Does the description disclose side effects, auth requirements, rate limits, or destructive behavior?

Annotations declare readOnlyHint=true and destructiveHint=false, covering safety profile. Description adds 'Returns paginated results' which discloses pagination behavior not present in annotations. However, lacks details on pagination mechanics (cursor vs offset), rate limits, or maximum dataset sizes that would help an agent handle the response correctly.

Agents need to know what a tool does to the world before calling it.

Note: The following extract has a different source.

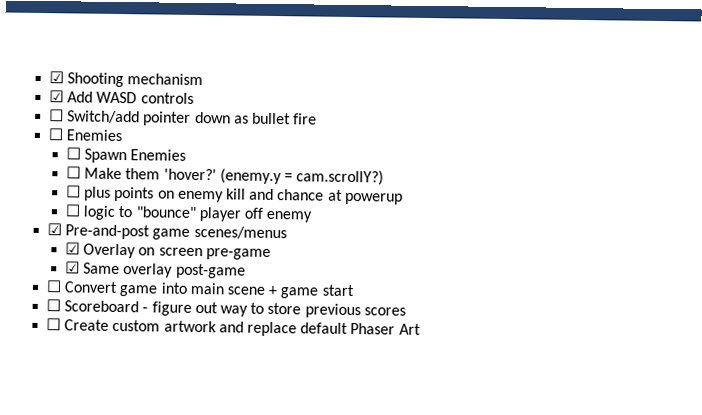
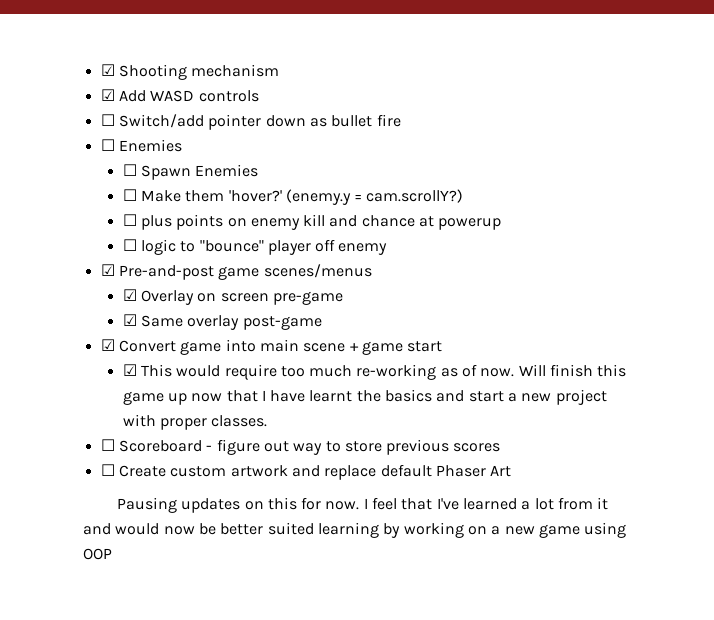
[46,280,63,293] ☐ -> [100,339,115,351] ☑
(354, 290) none -> [122,364,627,380] [122,389,607,405] [122,414,268,430] // ☑ This would require too much re-working as of now. Will finish this game up now that I have learnt the basics and start a new project with proper classes.
(421, 329) none -> [116,497,609,513] [83,522,627,538] [83,548,112,560] // Pausing updates on this for now. I feel that I've learned a lot from it and would now be better suited learning by working on a new game using OOP

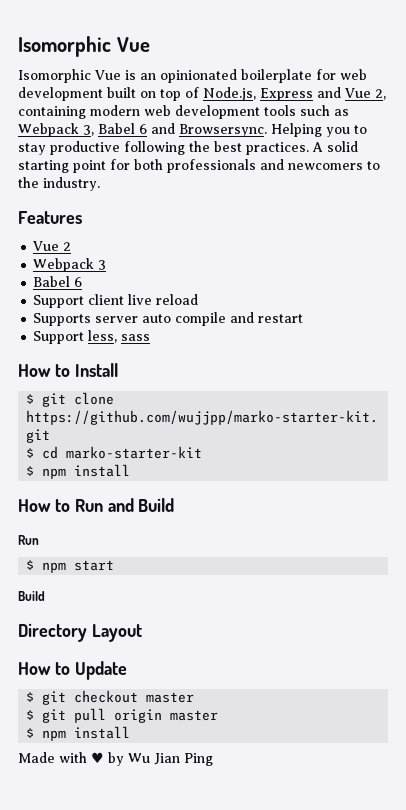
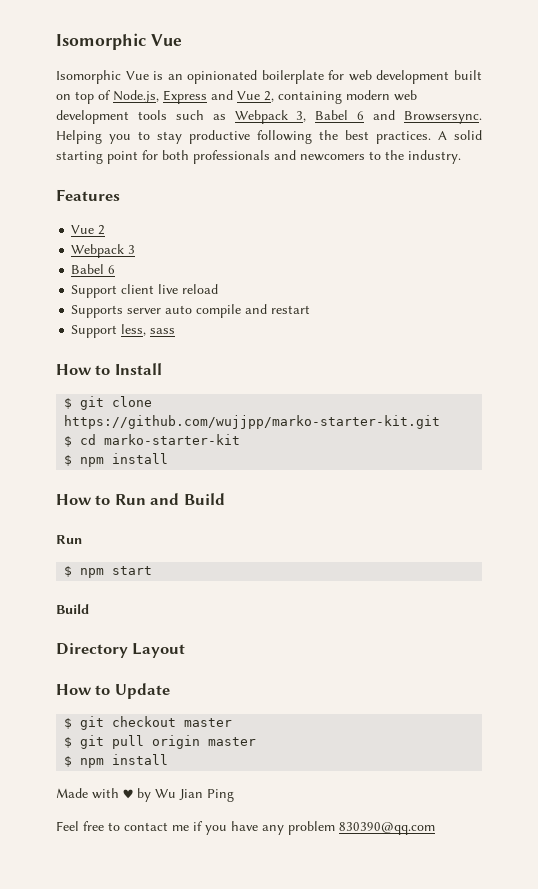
(213, 759) none -> [56,821,435,835] // Feel free to contact me if you have any problem 830390@qq.com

Descriptions should go beyond structured annotations to explain consequences.

Conciseness4/5

Is the description appropriately sized, front-loaded, and free of redundancy?

Two sentences efficiently structured—first establishes scope and capability, second discloses return format. No tautology or redundant phrasing. Could benefit from one additional sentence distinguishing from siblings or explaining pagination defaults, but currently wastes no space.

Shorter descriptions cost fewer tokens and are easier for agents to parse. Every sentence should earn its place.

Completeness3/5

Given the tool's complexity, does the description cover enough for an agent to succeed on first attempt?

With 100% schema coverage and clear annotations, minimal description burden for parameters. However, lacking output schema means the description should ideally explain return structure; 'paginated results' is minimal. Critical gap is missing distinction from query_ideas and search_ideas siblings, which could cause selection errors.

Complex tools with many parameters or behaviors need more documentation. Simple tools need less. This dimension scales expectations accordingly.

Parameters3/5

Does the description clarify parameter syntax, constraints, interactions, or defaults beyond what the schema provides?

Schema description coverage is 100% with clear enum values and descriptions for all 5 parameters. Description mentions 'optional filters' generally but does not add semantic meaning beyond the schema (e.g., explaining relationships between source/destination or typical usage patterns). Baseline 3 appropriate given high schema coverage.

Input schemas describe structure but not intent. Descriptions should explain non-obvious parameter relationships and valid value ranges.

Purpose4/5

Does the description clearly state what the tool does and how it differs from similar tools?

Clearly states 'List ideas in the workspace' with specific resource (ideas) and action (list). Mentions 'optional filters' indicating filtering capability. However, fails to distinguish from siblings like get_idea (singular fetch), query_ideas, or search_ideas which appear to serve similar purposes.

Agents choose between tools based on descriptions. A clear purpose with a specific verb and resource helps agents select the right tool.

Usage Guidelines2/5

Does the description explain when to use this tool, when not to, or what alternatives exist?

No explicit guidance on when to use this tool versus alternatives like get_idea, query_ideas, or search_ideas. Does not mention prerequisites or when-not-to-use conditions. The phrase 'optional filters' implies usage context but does not contrast with other list/query tools.

Agents often have multiple tools that could apply. Explicit usage guidance like "use X instead of Y when Z" prevents misuse.